Our model concerns the passive mechanical properties of the aorta and assumes that the outer boundary is traction free, i.e., the artery is a freestanding tube with neglected periadventitial support. It has been shown that the difference in circumferential stress between the freestanding and the tethered states is small, approximately 10% [35]. Considering the limited effect of tethering and that such mechanism would require the identification of the mechanical properties of surrounding tissue, we decided that a freestanding approach would be sufficient for this study.

7 Conclusion

This paper presents quantitative estimates for circumferential direct and cross-coupled as well as longitudinal direct and cross-coupled stiffnesses for the human abdominal aorta stratified for age and sex, based on in vivo and in situ measured radius and pressure.

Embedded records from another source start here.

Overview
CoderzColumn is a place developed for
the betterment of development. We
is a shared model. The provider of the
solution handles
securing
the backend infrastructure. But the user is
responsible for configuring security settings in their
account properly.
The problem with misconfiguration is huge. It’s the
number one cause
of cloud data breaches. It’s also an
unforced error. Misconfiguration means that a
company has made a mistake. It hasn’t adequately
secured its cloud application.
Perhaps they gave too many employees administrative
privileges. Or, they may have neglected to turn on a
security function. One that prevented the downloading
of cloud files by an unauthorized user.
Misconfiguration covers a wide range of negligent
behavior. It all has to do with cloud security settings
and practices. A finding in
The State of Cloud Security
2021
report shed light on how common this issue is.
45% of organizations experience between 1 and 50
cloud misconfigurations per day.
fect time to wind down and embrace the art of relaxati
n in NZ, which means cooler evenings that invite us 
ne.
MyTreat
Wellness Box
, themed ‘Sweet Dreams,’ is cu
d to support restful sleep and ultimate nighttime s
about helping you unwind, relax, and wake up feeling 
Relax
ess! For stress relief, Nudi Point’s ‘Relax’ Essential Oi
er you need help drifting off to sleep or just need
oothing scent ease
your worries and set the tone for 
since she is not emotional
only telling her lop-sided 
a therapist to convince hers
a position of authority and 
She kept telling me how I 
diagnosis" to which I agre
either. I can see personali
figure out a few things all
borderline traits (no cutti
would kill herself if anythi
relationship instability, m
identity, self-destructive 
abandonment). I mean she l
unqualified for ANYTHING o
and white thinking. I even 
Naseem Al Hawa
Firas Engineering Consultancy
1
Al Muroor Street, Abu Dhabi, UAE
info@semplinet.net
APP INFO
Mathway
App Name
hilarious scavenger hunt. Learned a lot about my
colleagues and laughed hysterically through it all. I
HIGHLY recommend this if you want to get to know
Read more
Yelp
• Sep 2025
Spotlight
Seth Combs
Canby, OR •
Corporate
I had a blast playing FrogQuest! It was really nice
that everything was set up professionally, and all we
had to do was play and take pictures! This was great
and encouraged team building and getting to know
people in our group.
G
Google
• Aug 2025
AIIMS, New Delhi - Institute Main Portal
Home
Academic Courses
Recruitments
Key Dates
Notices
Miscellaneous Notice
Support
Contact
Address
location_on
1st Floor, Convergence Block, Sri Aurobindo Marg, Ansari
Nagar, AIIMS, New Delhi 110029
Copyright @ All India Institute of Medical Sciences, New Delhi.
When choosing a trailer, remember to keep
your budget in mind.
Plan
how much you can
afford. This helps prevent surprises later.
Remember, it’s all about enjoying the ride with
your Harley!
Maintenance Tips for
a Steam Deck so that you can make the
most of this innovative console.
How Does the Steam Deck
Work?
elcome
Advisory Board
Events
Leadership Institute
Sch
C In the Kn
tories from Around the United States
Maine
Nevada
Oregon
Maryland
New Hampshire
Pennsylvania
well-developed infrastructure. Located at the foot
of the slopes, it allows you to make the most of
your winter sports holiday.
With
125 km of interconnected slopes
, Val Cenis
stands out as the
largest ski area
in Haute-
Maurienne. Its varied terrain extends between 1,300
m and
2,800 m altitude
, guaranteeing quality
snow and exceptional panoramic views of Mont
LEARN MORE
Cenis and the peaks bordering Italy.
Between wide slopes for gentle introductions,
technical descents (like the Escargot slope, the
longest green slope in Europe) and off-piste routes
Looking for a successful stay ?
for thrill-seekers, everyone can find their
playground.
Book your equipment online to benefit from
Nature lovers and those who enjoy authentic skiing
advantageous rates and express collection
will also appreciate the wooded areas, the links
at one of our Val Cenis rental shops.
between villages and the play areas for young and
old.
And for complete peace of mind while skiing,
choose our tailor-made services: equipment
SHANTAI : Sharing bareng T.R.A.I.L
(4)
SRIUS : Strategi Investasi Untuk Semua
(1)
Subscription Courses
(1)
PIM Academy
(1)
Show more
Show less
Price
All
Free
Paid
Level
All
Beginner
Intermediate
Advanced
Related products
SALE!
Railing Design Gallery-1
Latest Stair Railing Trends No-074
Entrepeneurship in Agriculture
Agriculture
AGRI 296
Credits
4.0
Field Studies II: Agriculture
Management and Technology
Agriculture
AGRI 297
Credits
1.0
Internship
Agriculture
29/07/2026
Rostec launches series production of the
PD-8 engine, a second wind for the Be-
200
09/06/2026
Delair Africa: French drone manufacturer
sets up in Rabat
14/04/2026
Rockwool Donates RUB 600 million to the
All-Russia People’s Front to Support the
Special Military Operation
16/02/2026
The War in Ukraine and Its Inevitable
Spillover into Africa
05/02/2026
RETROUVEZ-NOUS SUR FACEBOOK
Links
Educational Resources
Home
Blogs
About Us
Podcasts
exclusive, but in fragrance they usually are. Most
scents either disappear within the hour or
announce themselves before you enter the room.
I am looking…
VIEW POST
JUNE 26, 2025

These stiffnesses have so far only been quantified through measurements ex vivo, ex situ in the laboratory. Our findings of an age-related circumferential remodeling acting through cross-coupled stiffness might have a major impact on longitudinal stress and remodeling and possibly aortic tortuosity. The findings suggest an age-related change in wall constituents. A potential explanation, although not studied here, could be related to chemical alterations of wall constituents and changes in the physical distribution of fibers.